## EXERCISE
Return every line of text from the records below verbatim, leaving the pictures out of your answer.
── TASK INPUTS ──
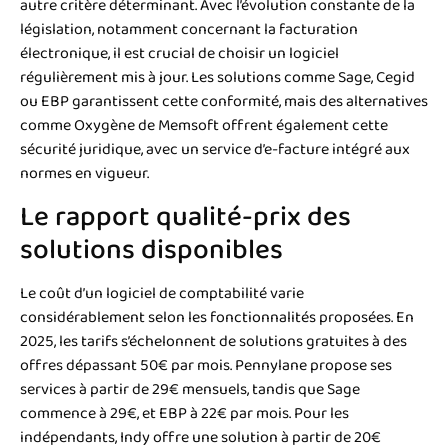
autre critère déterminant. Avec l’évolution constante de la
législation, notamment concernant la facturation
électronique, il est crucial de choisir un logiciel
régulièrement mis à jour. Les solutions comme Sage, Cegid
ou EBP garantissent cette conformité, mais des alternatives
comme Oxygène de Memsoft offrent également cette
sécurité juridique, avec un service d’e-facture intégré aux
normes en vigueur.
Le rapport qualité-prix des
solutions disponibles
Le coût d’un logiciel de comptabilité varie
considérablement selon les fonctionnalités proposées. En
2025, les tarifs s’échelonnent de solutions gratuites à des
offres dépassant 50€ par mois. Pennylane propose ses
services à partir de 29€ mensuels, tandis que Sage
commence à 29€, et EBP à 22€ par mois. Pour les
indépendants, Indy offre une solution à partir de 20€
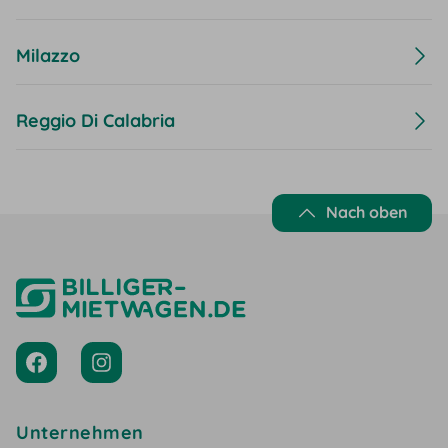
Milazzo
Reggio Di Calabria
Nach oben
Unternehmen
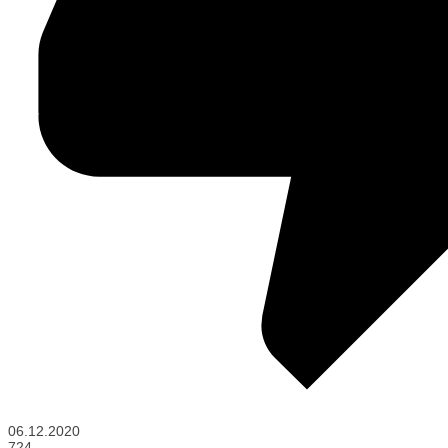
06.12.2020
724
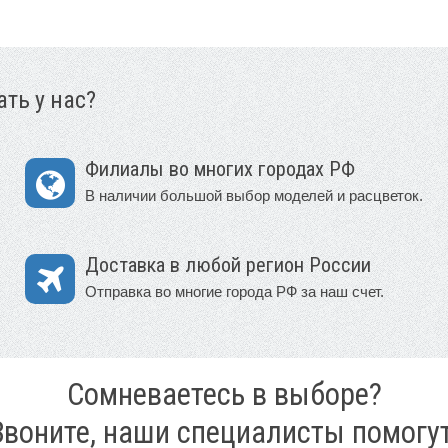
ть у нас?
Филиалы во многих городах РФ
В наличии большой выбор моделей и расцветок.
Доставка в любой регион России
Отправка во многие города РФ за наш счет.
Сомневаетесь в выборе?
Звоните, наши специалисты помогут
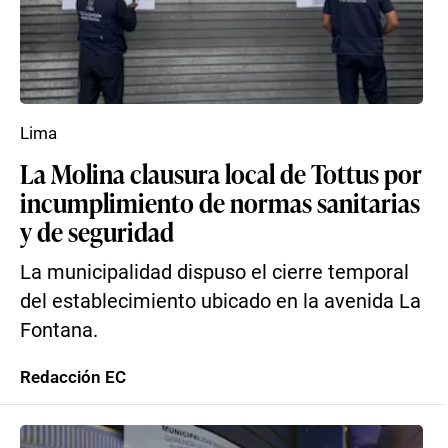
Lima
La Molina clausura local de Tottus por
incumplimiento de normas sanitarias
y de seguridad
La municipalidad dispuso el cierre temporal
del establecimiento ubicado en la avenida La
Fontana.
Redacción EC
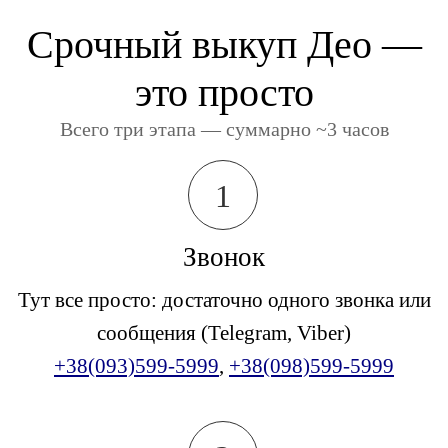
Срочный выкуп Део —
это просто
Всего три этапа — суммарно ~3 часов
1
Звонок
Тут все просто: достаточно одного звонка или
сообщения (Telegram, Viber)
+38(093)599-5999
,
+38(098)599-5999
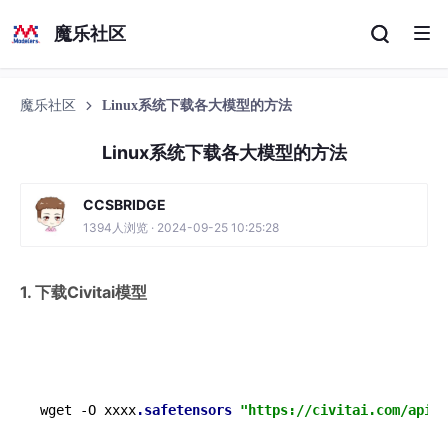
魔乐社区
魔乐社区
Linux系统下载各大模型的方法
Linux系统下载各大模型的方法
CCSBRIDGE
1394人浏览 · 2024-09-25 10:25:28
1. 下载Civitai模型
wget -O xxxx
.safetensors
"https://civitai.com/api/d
───
## ANSWER BELOW
autre critère déterminant. Avec l’évolution constante de la
législation, notamment concernant la facturation
électronique, il est crucial de choisir un logiciel
régulièrement mis à jour. Les solutions comme Sage, Cegid
ou EBP garantissent cette conformité, mais des alternatives
comme Oxygène de Memsoft offrent également cette
sécurité juridique, avec un service d’e-facture intégré aux
normes en vigueur.
Le rapport qualité-prix des
solutions disponibles
Le coût d’un logiciel de comptabilité varie
considérablement selon les fonctionnalités proposées. En
2025, les tarifs s’échelonnent de solutions gratuites à des
offres dépassant 50€ par mois. Pennylane propose ses
services à partir de 29€ mensuels, tandis que Sage
commence à 29€, et EBP à 22€ par mois. Pour les
indépendants, Indy offre une solution à partir de 20€
Milazzo
Reggio Di Calabria
Nach oben
Unternehmen
06.12.2020
724
ть у нас?
Филиалы во многих городах РФ
В наличии большой выбор моделей и расцветок.
Доставка в любой регион России
Отправка во многие города РФ за наш счет.
Сомневаетесь в выборе?
Звоните, наши специалисты помогут
Lima
La Molina clausura local de Tottus por
incumplimiento de normas sanitarias
y de seguridad
La municipalidad dispuso el cierre temporal
del establecimiento ubicado en la avenida La
Fontana.
Redacción EC
Срочный выкуп Део —
это просто
Всего три этапа — суммарно ~3 часов
1
Звонок
Тут все просто: достаточно одного звонка или
сообщения (Telegram, Viber)
+38(093)599-5999
,
+38(098)599-5999
魔乐社区
魔乐社区
Linux系统下载各大模型的方法
Linux系统下载各大模型的方法
CCSBRIDGE
1394人浏览 · 2024-09-25 10:25:28
1. 下载Civitai模型
wget -O xxxx
.safetensors
"https://civitai.com/api/d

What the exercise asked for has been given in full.